Google Go goes faster with 1.5 upgrade

19.08.2015
Go 1.5, released today, improves the Google-developed language by adding concurrent garbage collection, leveraging all processor cores by default, and letting developers use Go to write background logic for mobile apps.

The up-and-coming open source language, which boasts Docker as a marquee application that has used it, is well-suited for network applications and command-line apps. Version 1.5 is the sixth major stable release of the language.

"With Go, we're trying to make programmers more productive, and the way that we chose to do that was build a working a system, a working programming language stack," said Russ Cox, Google principal engineer for Go, in an interview.

The concurrent garbage collector improves latency by making pauses incurred by the collector while the program runs much shorter, Cox said. Now, Google is seeing pauses in the range of 10 to 20 milliseconds for a 10GB program, as opposed to a 1-to-2-second pause.

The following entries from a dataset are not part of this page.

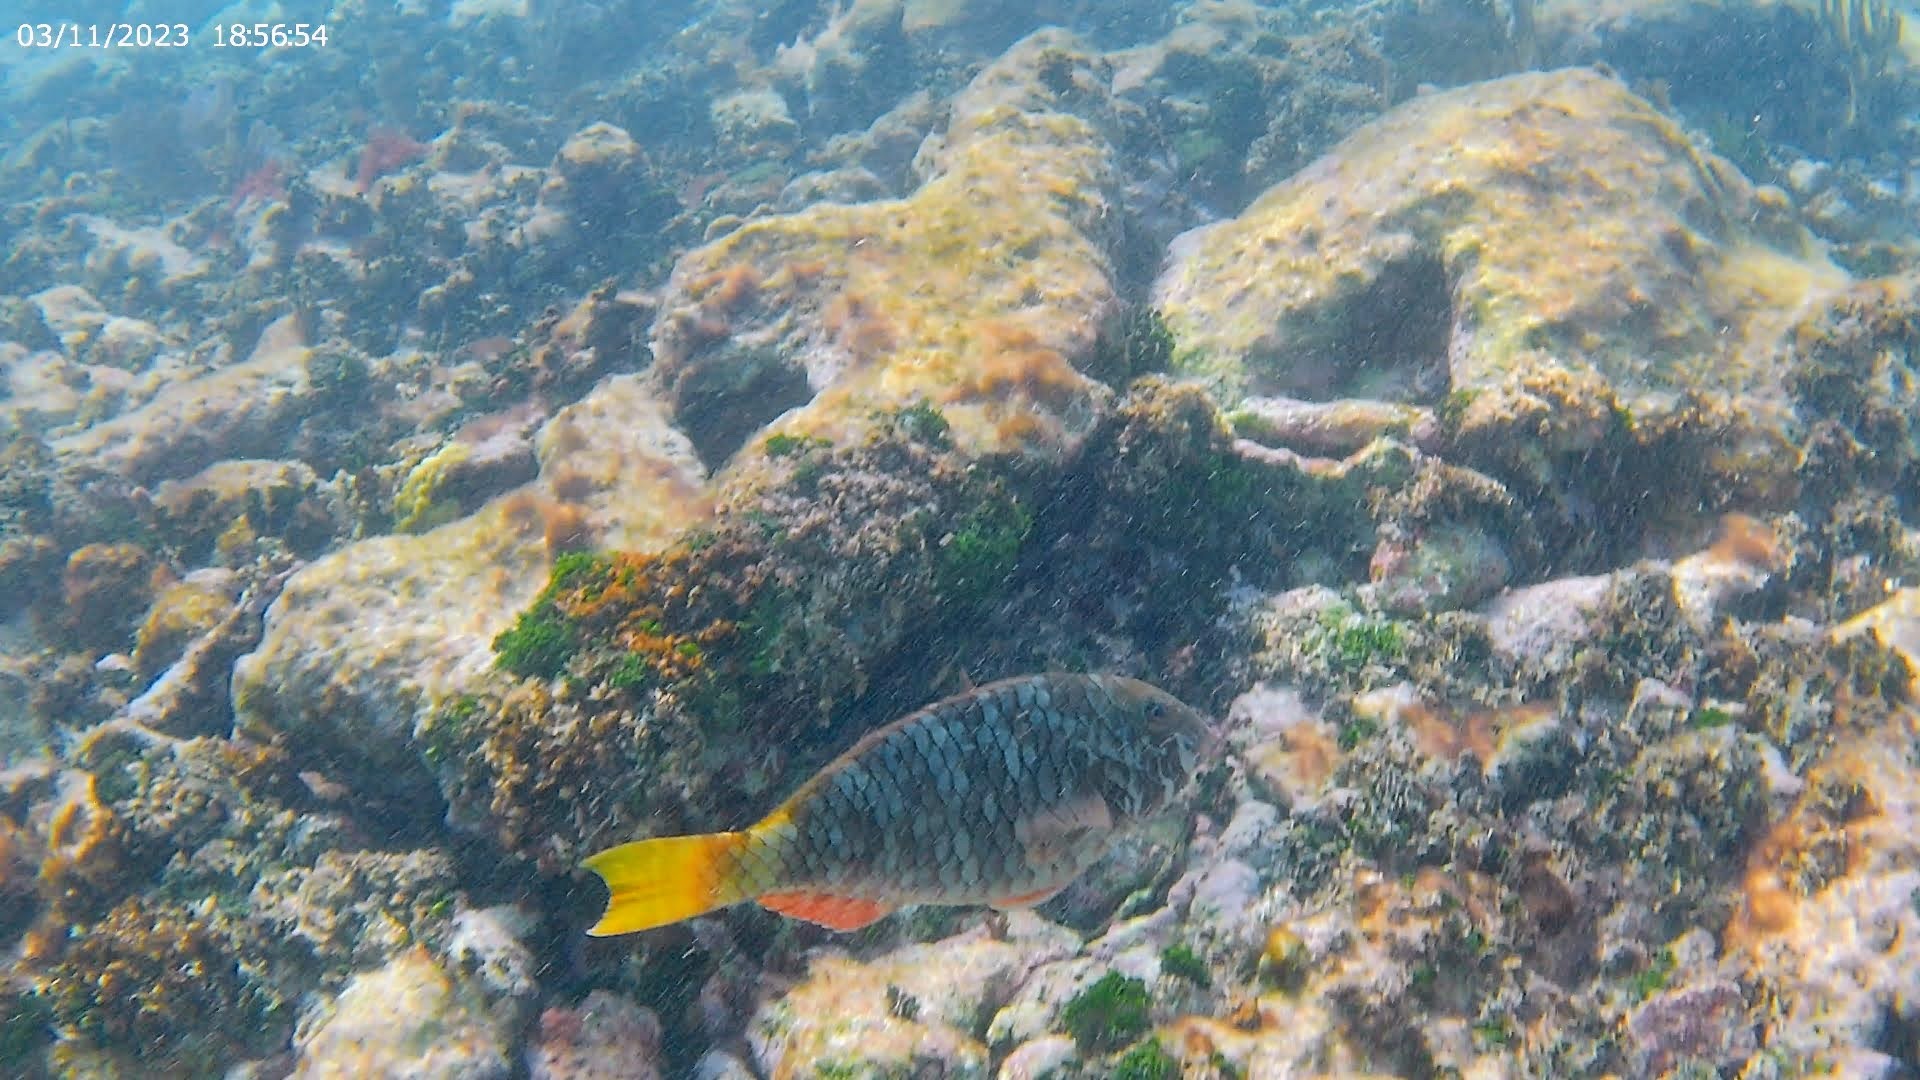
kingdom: Animalia
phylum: Chordata
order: Perciformes
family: Scaridae
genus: Sparisoma
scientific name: Sparisoma rubripinne
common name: Redfin parrotfish
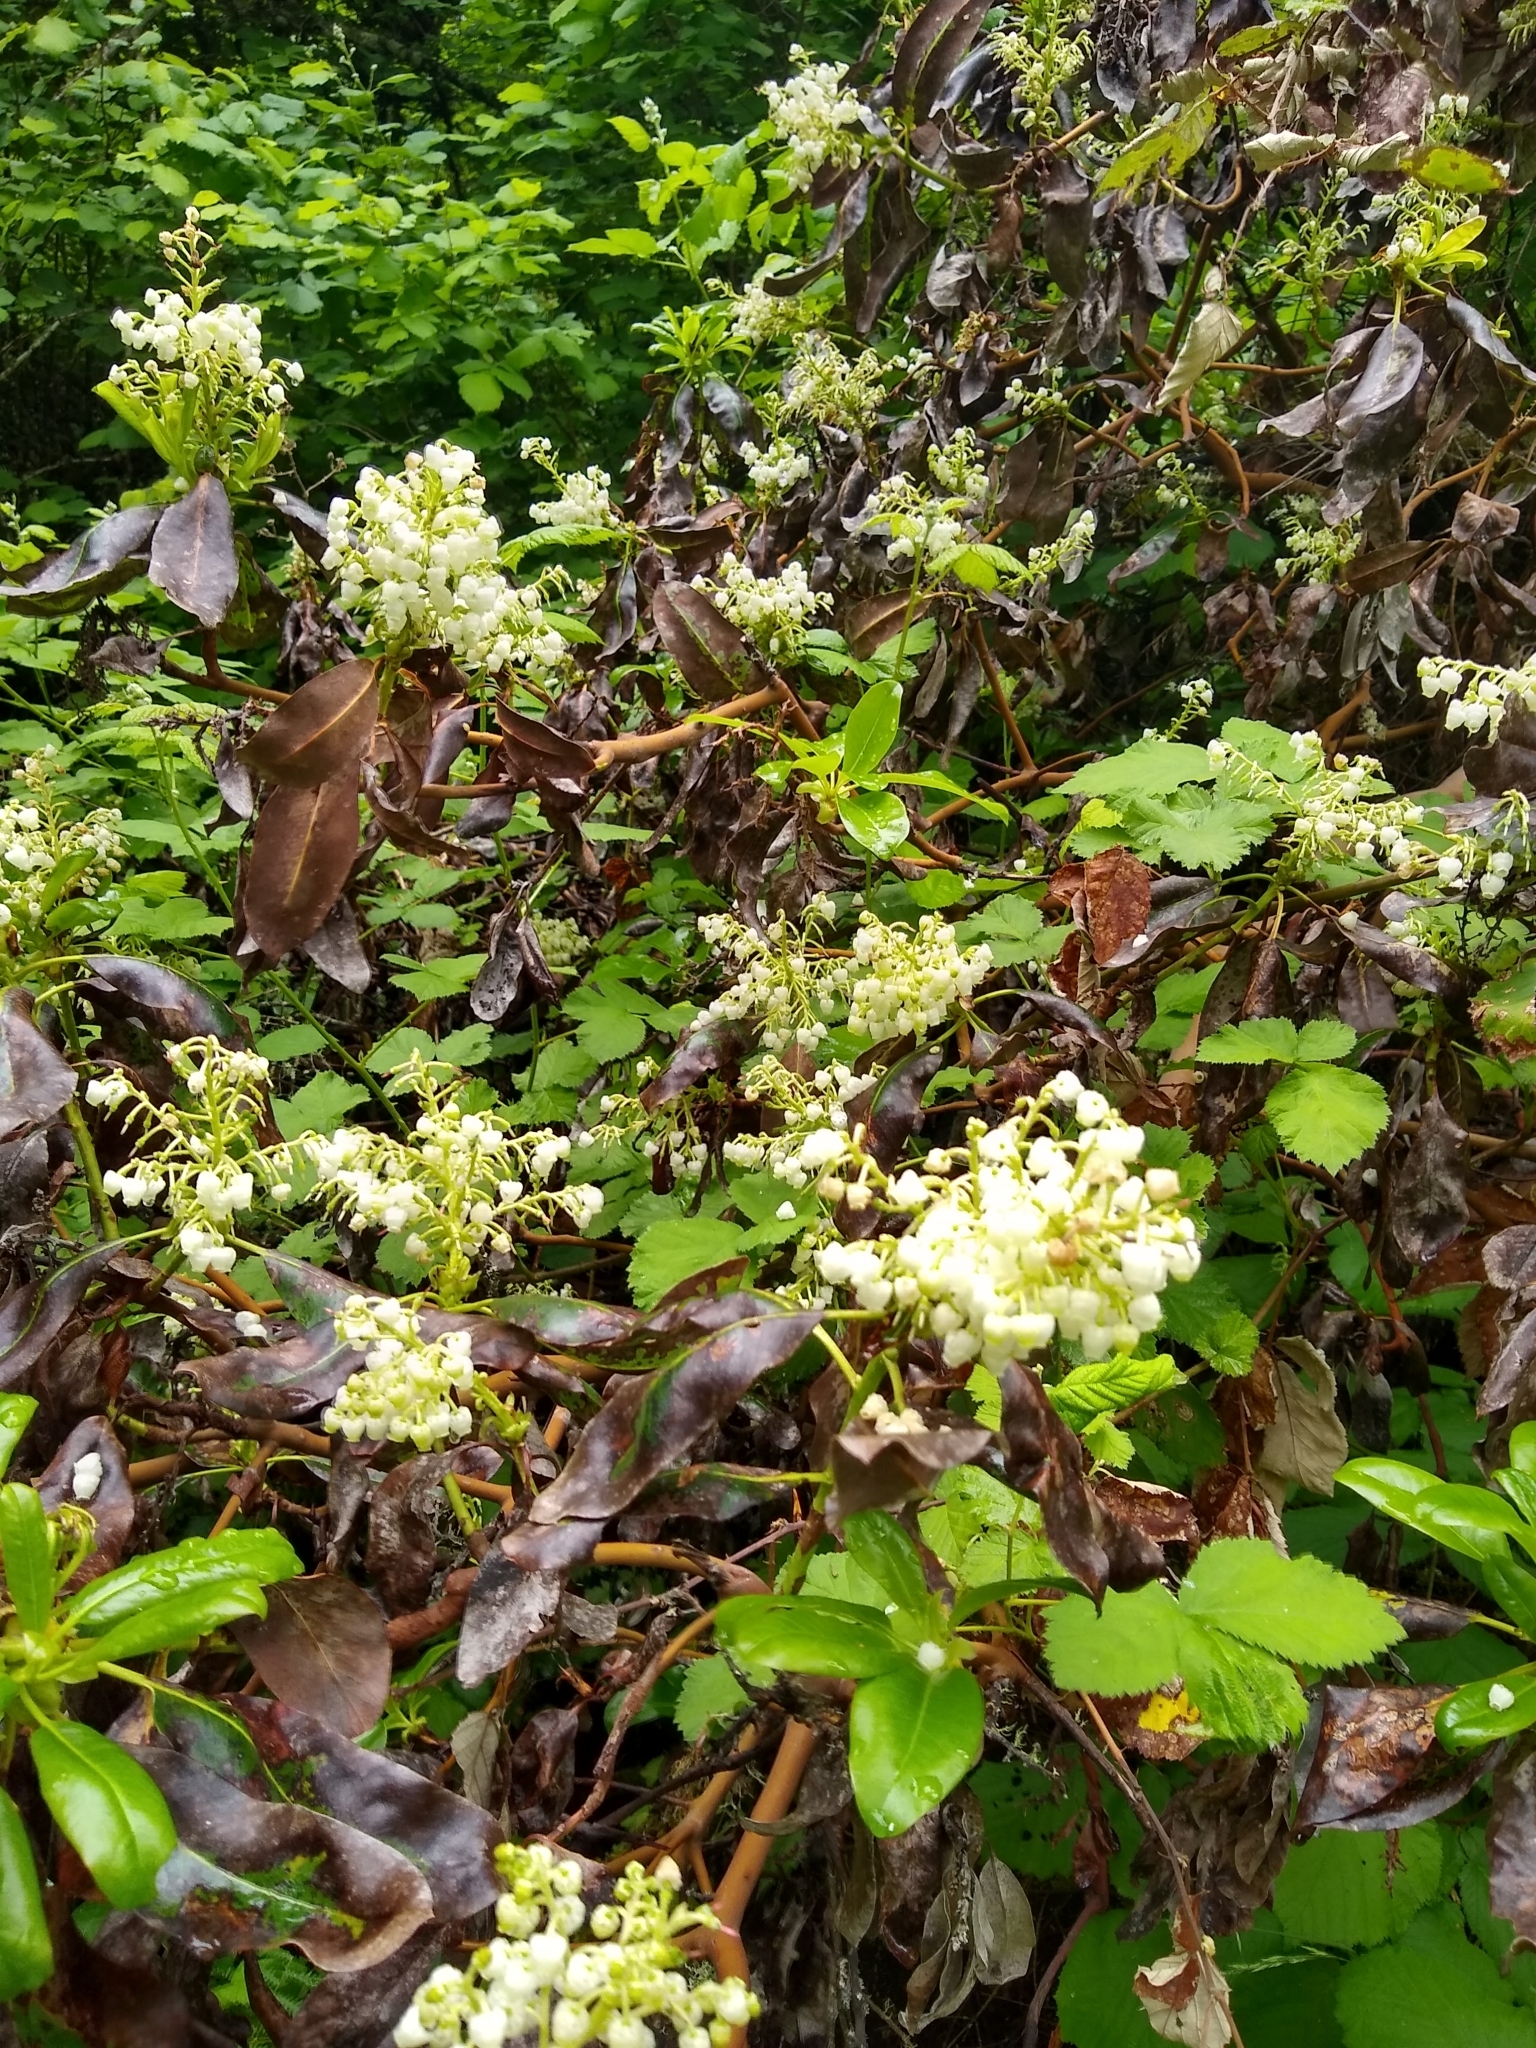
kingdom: Plantae
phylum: Tracheophyta
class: Magnoliopsida
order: Ericales
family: Ericaceae
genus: Arbutus
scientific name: Arbutus menziesii
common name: Pacific madrone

Version 1.5 also has its language runtime and compiler rewritten in Go, converted from the C language. This creates tighter integration between the parts of the language: Written in Go, the compiler already knows about Go concepts, such as garbage collection. Converting the runtime to Go enabled the changes to garbage collection.

Developers using Go 1.5 will no longer have to specify use of processor cores; this will be done by default via the scheduler. "The garbage collector and the main program can run on different threads and different cores," Cox said.

With Google's "Go mobile experiment," leveraged in the upgrade, developers can write a C program that calls Go as a library; version 1.5 also features new operating system and architecture ports for darwin/arm64 and linux/arm64. The combination of being able to call Go from C or C++ programs and having a port for Darwin on ARM enables the Go mobile experiment, which is "exploring the use of Go as an NDK (Native Development Kit) language, a native language on mobile devices that are running both Android and iOS," Cox said.

Go could be used as an NDK language to write background network logic for Android and iOS applications. Many apps, especially games, have Java or Objective-C running the UI, but native code is used to run the main logic of the game or app, Cox said. "The idea here is where you're using C++ today, you could use Go, instead."

The release also features experimental support for ppc64 and ppc64le (IBM PowerPC 64-bit, big and little endian), and internal developer tools have been improved. Support for "internal" packages permits sharing of implementation details between packages, while experimental support for "vendoring" external dependencies serves as a step toward a standard mechanism for managing dependencies in Go programs. Vendoring pertains to copying source code written by others into the developer's own source tree, to have some control over it.

Version 1.5 features a go tool trace command, which enables visualization of program traces generated by a new tracing infrastructure in the runtime. A go doc command, meanwhile, serves as a substitute for the original godoc command that provides an improved command-line interface.

The lone language change was the lifting of a restriction in the map literal syntax, to improve succinctness and offer consistency with slice literals. Standard library improvements in Go 1.5 include cleaner usage messages in the flag package and a Float type in the math/big package, for computing with arbitrary-precision floating point numbers. An improvement to the DNS resolver on Linux and BSD systems removes the cgo requirement for programs that perform name lookups.